После нашего свидания в Комарове Шварц прожил еще лет семь или восемь. Время от времени я наезжал в Ленинград — всегда по делам, всегда только на день или на два, — и всякий раз самым приятным в этих моих приездах была возможность провести два-три часа с Женей Шварцем. И дружба и вражда складываются в первую половину человеческой жизни, а во вторую половину только продолжаются, проявляя, однако, удивительную стойкость. Так было и в нашей дружбе с Шварцем, — она уже не менялась. После любой разлуки мы могли начать любой разговор без всякой подготовки и понимали друг друга с четвертьслова. У него вообще было замечательное умение понимать, — свойство очень умного и сердечного человека.
Главной его работой в эти последние годы жизни был сценарий «Дон Кихот». По этому сценарию был поставлен отличный фильм, снимавшийся в окрестностях Коктебеля и получивший всемирное признание. И все же фильм этот несравненно хуже сценария, несмотря на то что ставил его великолепный режиссер Козинцев, а Дон Кихота играл превосходный актер Черкасов. Шварц был тончайший словесный мастер, и для выражения его дум и страстей ему ничего, кроме слова, не было нужно.
Как-то во время одного из моих приездов он прочел мне свои воспоминания о Борисе Житкове.
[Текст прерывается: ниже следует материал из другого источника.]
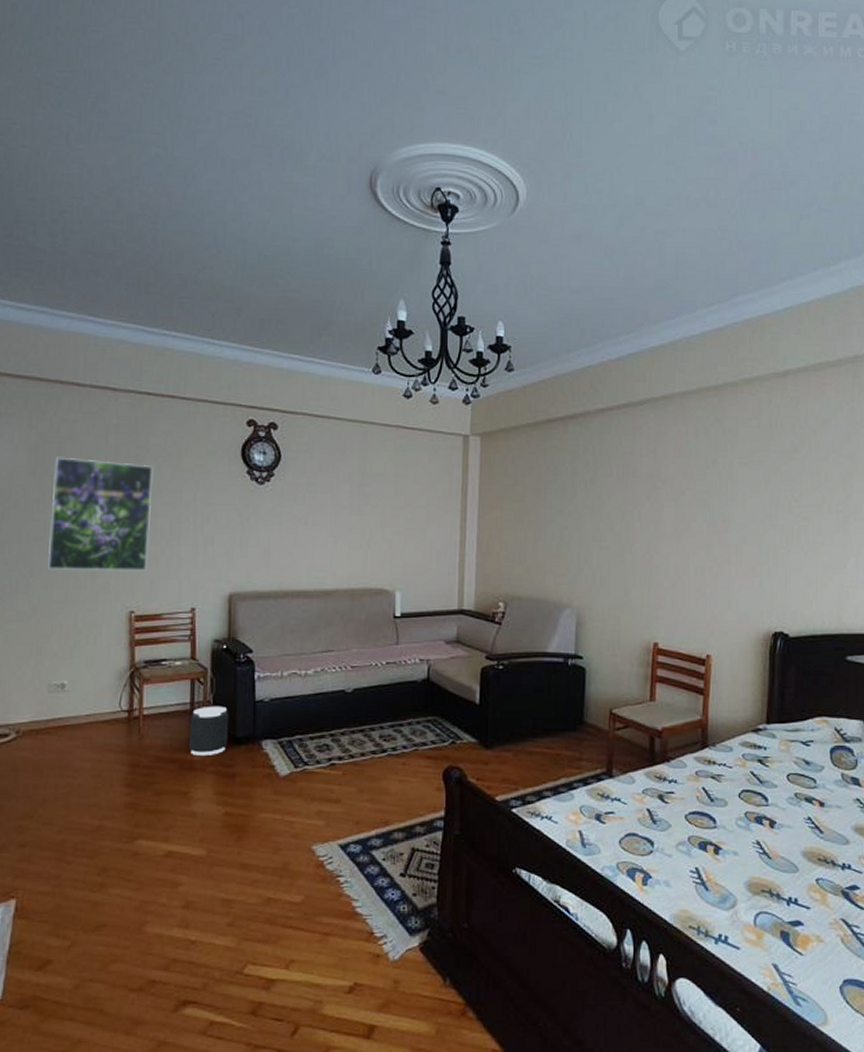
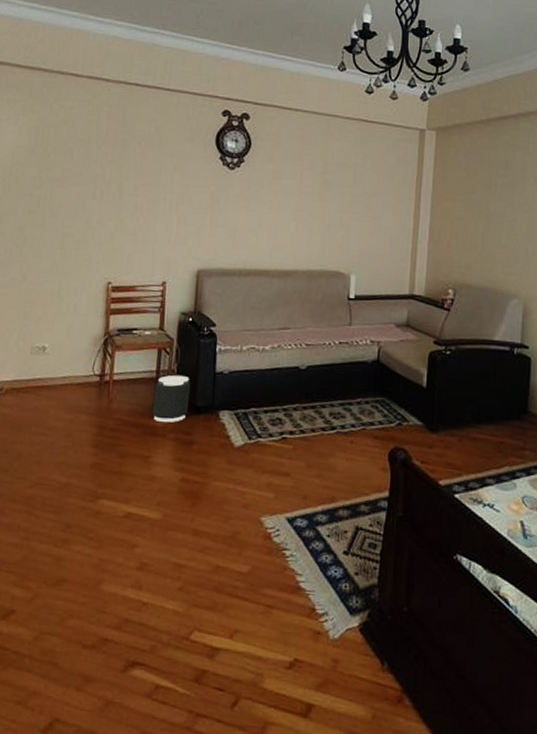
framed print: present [48,456,154,572] -> none [39,139,137,246]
Он очень волновался, читая, и я видел, как дорого ему его прошлое, как дороги ему те люди, с которыми он когда-то встречался. А так как его прошлое было в большой мере и моим прошлым, я, слушая его, тоже не мог не волноваться. Я порой даже возмущался, — мне все казалось, что он ко многим людям относится слишком мягко и снисходительно. Когда он кончил, я заспорил с ним, доказывая, что такой-то был ханжа и ловчило, а такой-то — просто подлец. Он не возражал мне, а промолчал, увел разговор в сторону — как поступал обычно, когда бывал несогласен. И мне вдруг пришло в голову, что он умнее меня и потому — добрее.
В последние годы он был уже очень болен, но на болезнь его не обращали особого внимания, так как считалось, что Екатерина Ивановна больна гораздо опаснее. Он и сам так считал и очень о ней беспокоился, рассказывал с тревогой, как у нее болит сердце, как она задыхается, как она мало спит.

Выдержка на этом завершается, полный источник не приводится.